Personal information
- Full name: George Isaac Davies Lavelle
- Born: 24 March 2000 (age 26) Lancashire, England
- Batting: Right-handed
- Role: Batsman, wicket-keeper

Domestic team information
- 2018–2024: Lancashire (squad no. 24)
- First-class debut: 6 September 2020 Lancashire v Derbyshire
- List A debut: 23 July 2021 Lancashire v Sussex

Career statistics
| Competition | FC | LA | T20 |
| Matches | 6 | 27 | 4 |
| Runs scored | 105 | 454 | 53 |
| Batting average | 10.50 | 28.37 | 13.25 |
| 100s/50s | 0/0 | 0/5 | 0/0 |
| Top score | 32 | 72 | 20 |
| Catches/stumpings | 18/1 | 29/1 | 1/0 |
- Source: Cricinfo, 19 August 2024

= George Lavelle =

English cricketer (born 2000)

George Isaac Davies Lavelle (born 24 March 2000) is an English professional cricketer. He plays as a wicket-keeper batsman. Lavelle signed his first professional contract with Lancashire in November 2018, having played for Lancashire's second XI and represented England at Under-19 level earlier that year.
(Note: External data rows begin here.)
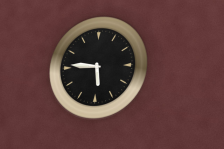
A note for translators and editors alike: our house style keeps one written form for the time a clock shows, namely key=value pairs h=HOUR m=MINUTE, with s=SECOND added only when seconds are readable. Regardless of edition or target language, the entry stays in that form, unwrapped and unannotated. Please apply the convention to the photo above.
h=5 m=46
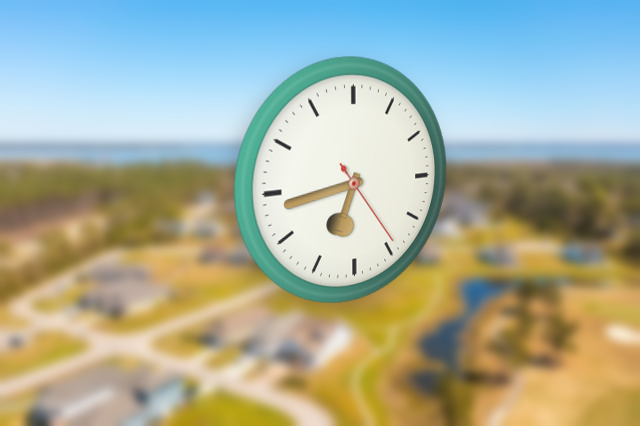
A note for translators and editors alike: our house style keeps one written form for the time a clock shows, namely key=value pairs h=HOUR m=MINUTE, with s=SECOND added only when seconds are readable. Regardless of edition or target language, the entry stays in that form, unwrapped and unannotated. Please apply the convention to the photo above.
h=6 m=43 s=24
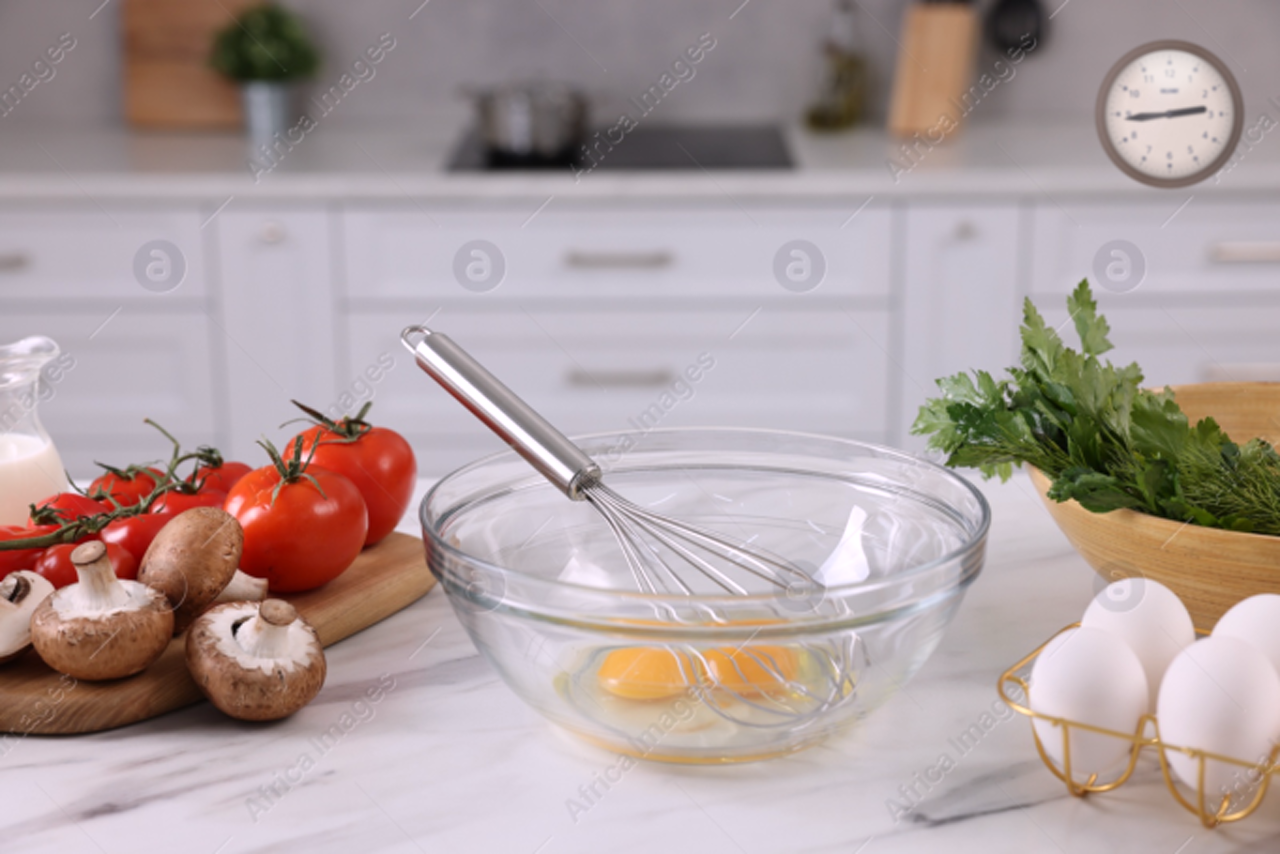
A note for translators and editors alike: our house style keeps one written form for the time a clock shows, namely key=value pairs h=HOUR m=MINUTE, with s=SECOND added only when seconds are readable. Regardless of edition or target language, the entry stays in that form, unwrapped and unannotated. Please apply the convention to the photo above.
h=2 m=44
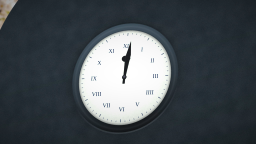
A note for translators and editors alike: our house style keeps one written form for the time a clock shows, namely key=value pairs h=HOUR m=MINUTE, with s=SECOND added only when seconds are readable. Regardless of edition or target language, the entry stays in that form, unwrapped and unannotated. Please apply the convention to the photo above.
h=12 m=1
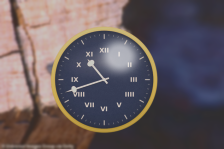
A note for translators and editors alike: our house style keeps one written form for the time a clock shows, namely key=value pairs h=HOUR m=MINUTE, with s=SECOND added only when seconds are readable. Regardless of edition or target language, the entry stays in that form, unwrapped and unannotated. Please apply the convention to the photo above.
h=10 m=42
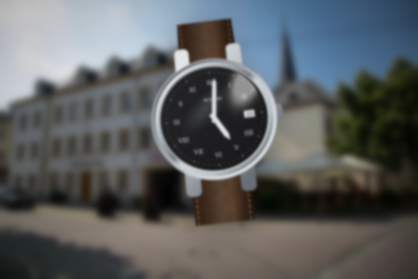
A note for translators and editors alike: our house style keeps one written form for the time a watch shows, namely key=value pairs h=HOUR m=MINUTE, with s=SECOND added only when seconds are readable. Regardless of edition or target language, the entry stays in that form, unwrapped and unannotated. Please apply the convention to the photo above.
h=5 m=1
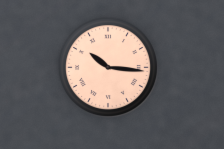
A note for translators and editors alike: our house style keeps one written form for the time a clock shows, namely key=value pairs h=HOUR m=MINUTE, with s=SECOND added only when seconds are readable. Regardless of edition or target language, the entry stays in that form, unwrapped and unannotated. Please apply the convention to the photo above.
h=10 m=16
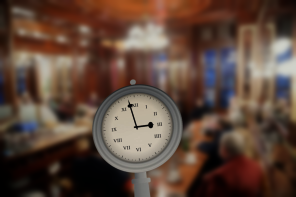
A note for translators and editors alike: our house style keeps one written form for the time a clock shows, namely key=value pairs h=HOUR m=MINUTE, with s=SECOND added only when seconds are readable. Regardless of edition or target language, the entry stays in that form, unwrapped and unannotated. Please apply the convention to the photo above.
h=2 m=58
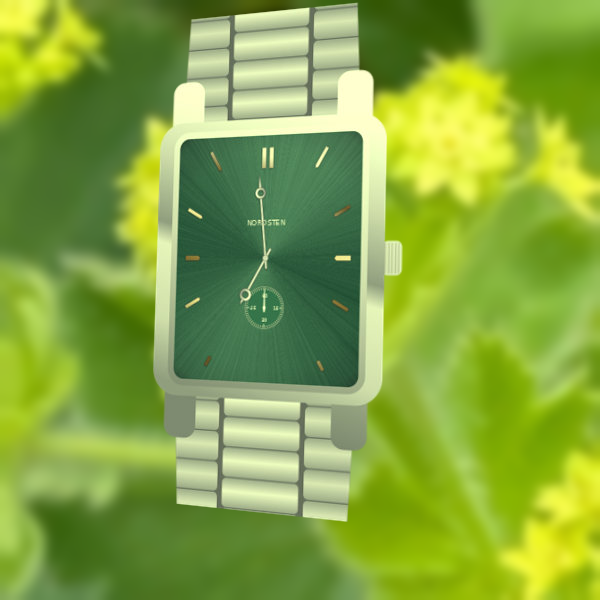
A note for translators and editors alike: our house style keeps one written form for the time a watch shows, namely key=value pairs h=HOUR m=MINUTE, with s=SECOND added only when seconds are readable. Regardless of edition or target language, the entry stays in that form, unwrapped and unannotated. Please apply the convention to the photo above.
h=6 m=59
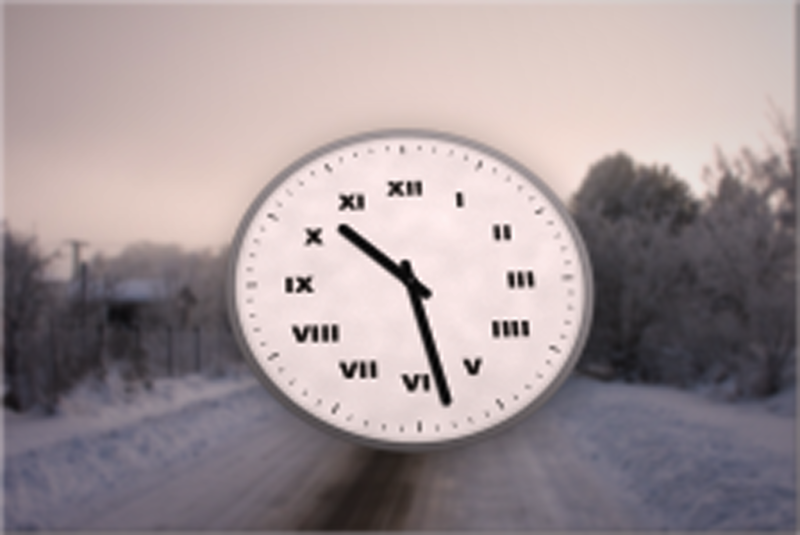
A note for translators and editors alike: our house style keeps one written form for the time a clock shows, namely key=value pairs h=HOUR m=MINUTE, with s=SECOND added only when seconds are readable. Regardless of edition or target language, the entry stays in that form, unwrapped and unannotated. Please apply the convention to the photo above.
h=10 m=28
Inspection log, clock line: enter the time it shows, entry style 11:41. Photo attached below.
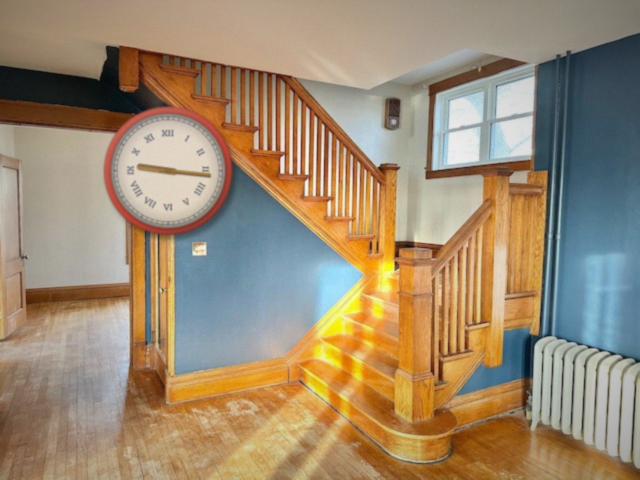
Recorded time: 9:16
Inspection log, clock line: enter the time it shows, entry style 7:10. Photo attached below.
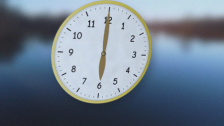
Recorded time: 6:00
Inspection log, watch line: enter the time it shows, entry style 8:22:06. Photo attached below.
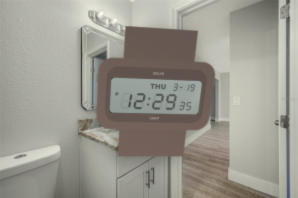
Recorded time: 12:29:35
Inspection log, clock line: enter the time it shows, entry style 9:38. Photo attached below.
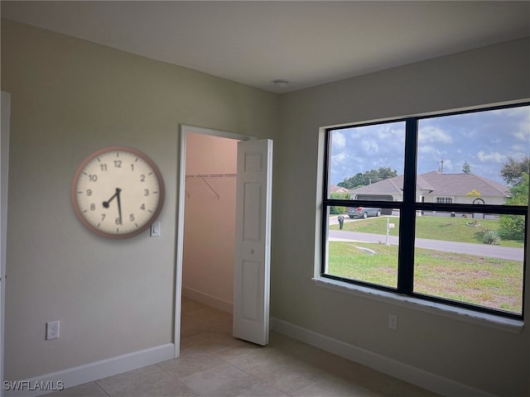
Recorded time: 7:29
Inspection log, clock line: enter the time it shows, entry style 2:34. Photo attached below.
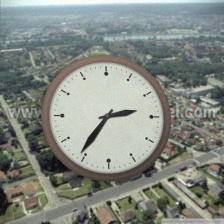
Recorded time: 2:36
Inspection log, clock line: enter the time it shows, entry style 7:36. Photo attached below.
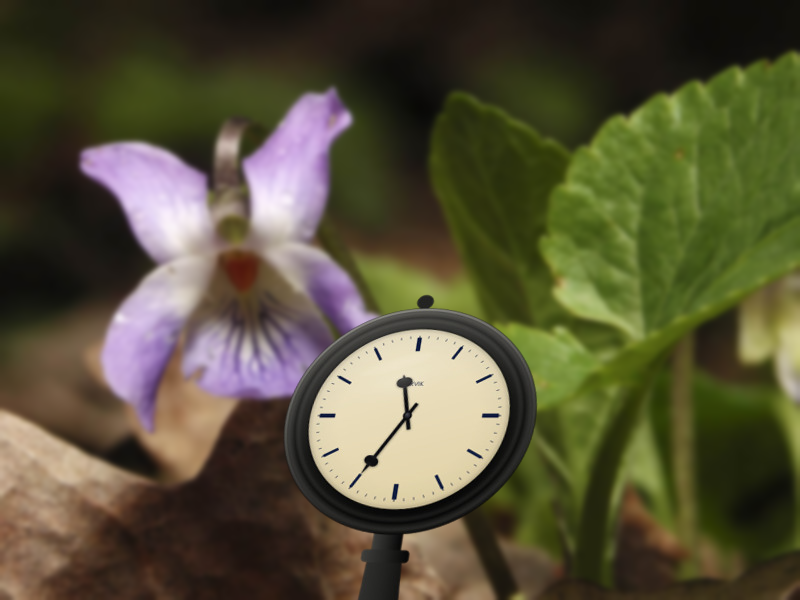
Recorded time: 11:35
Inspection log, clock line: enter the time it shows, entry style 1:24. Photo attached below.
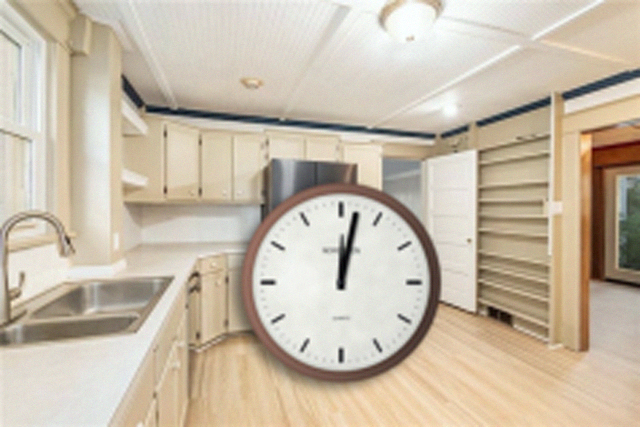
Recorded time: 12:02
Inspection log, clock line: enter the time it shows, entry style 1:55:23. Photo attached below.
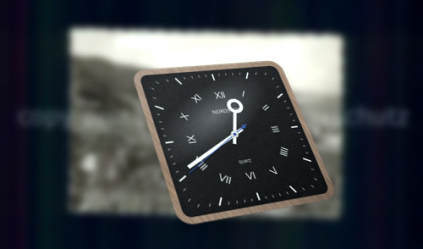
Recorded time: 12:40:40
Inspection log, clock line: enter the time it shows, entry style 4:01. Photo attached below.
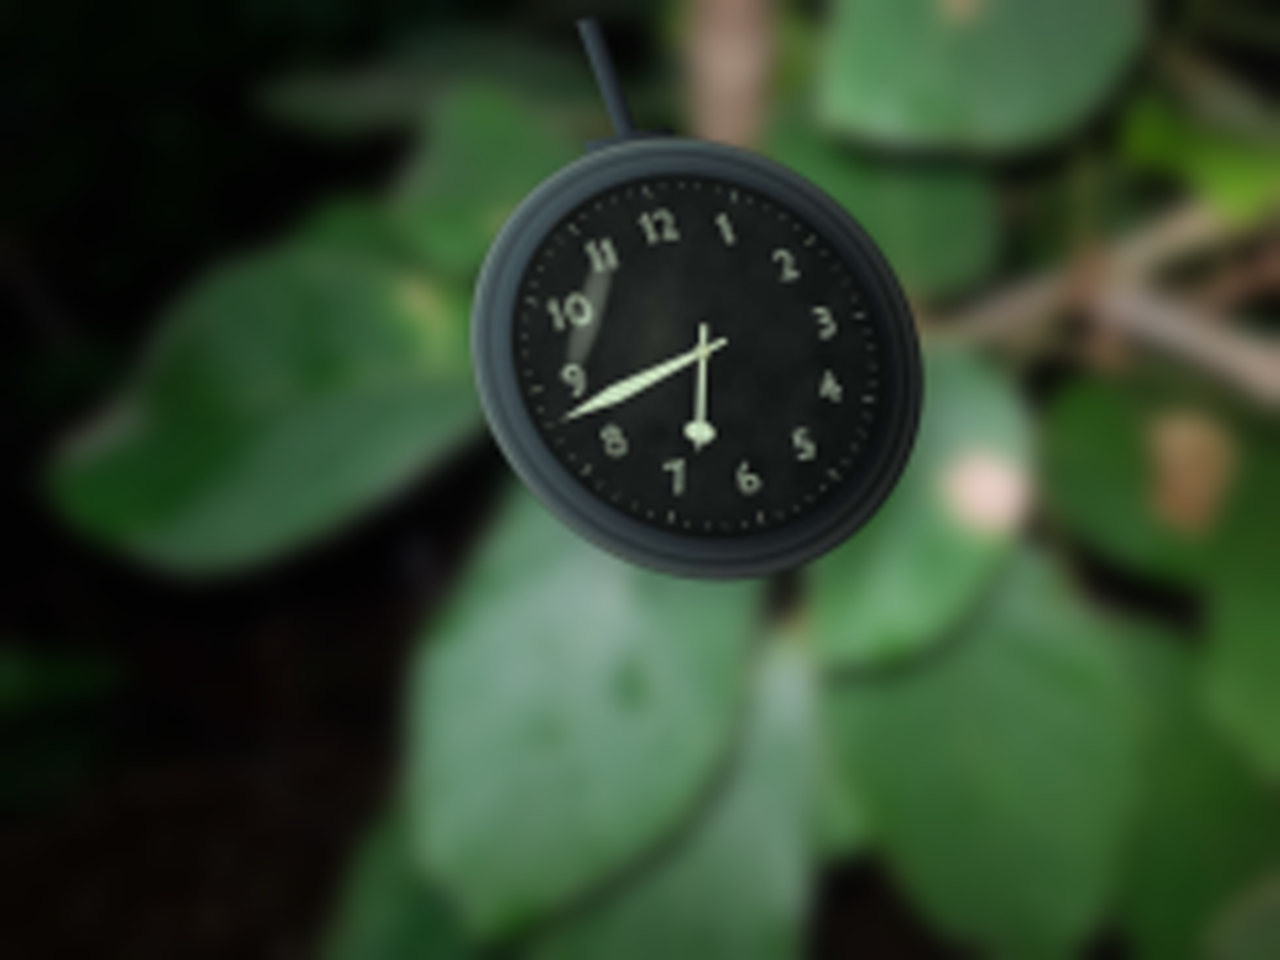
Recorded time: 6:43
His deal was extended in November 2019. He made his first-class debut on 6 September 2020, for Lancashire in the 2020 Bob Willis Trophy. He made his Twenty20 debut 17 September 2020, for Lancashire in the 2020 t20 Blast. He made his List A debut on 23 July 2021, for Lancashire in the 2021 Royal London One-Day Cup.